Temporary bridge plating allows for relative fracture-site stability despite severe comminution and thus has many advantages. It supports indirect healing and allows for adequate reduction without having to reduce and fixate each individual fragment. Bridge plates also restore length and alignment by spanning across unaffected bones, thus leaving the fracture area undisturbed. It also preserves the soft tissue attachments and blood supply by limiting extensive dissection needed for adequate exposure. In this case presentation, the plate was used to successfully bridge the medial column from the talar neck to the first metatarsal. The cuboid was also stabilized with a positional screw to restore the length of the lateral column. Schildhauer, et al., utilized a bridge plate in seven patients to span medial column injuries.
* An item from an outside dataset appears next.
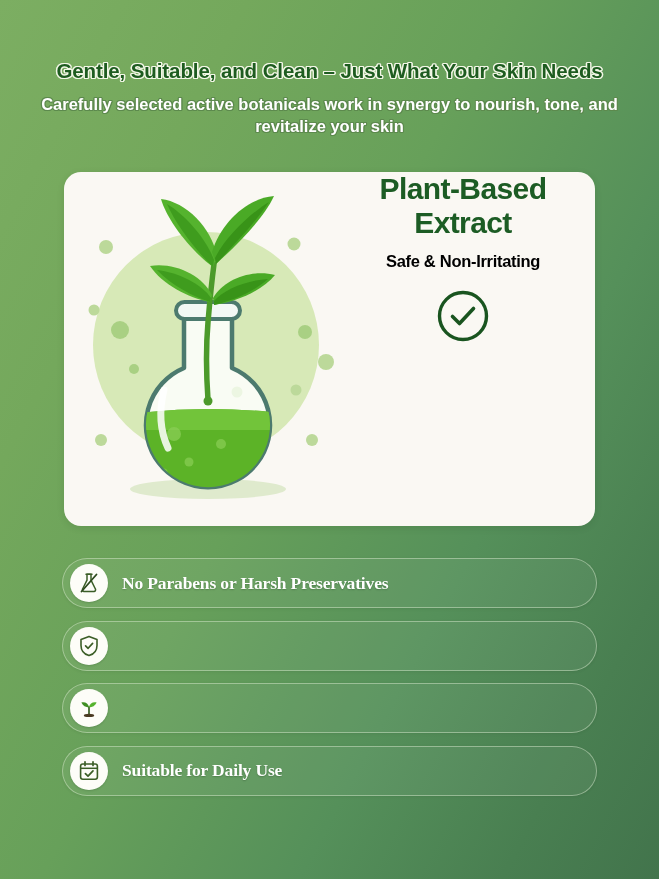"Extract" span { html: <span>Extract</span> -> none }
All seven cases went on to heal and maintain proper length and alignment of the medial column .
On the other hand, bridge plating across joints, especially in the midfoot, restricts motion significantly. Astion, et al., has shown that arthrodesis of the TNJ has shown to dramatically decrease joint motion at the subtalar and calcaneocuboid joints . Therefore, it is important to remove the plate and restore motion at the TNJ after the fracture is healed. Schildhauer, et al., recommend removal of the plate after 4-9 months to restore function to the TNJ and STJ .
A possible complication with bridge plating as with any treatment of severe fractures is wound dehiscence. Open reduction and internal fixation should be delayed in the presence of extensive swelling or soft tissue compromise. Excessive soft tissue dissection and exposure of fracture fragments should be limited because the soft tissue structures are the vascular envelope responsible for nurturing and promoting the healing of the injury. In a recent study, van Koperen, et al., indicates that one of the drawbacks of bridge plating is extensive dissection during plate placement and removal, which can increase the risk of wound complications. However, in their study bridge plating did not lead to more wound complications when compared with trans-articular fixation . Atraumatic technique and understanding of surgical anatomy are important to prevent devascularization and limit post-surgical complications.
Another complication with comminuted fractures is avascular necrosis. Sarrafian describes the blood supply to the navicular as being radial in its arrangement, with the central body being relatively avascular . Sangeorzan, et al., found that after open reduction and internal fixation of displaced navicular body fractures, six out of twenty-one [29%] patients developed radiographic signs of avascular necrosis, however, only one lead to collapse . With appropriate fixation and understanding of the limitations of bridge plating, one can avoid complications such as non-union and avascular necrosis.
Temporary bridge plating is a viable treatment option for comminuted midfoot fractures that span joints without extensive dissection or vascular compromise. It allows for relative fracture-site stability despite severe comminution and supports indirect healing without having to reduce and fixate each individual fragment. Bridge plates also restore length and alignment by spanning across unaffected bones, thus leaving the fracture area undisturbed. Overall, a good outcome was achieved using the bridge plate even with our patient bearing weight early, he was satisfied with the outcomes and returned to his previous activity level.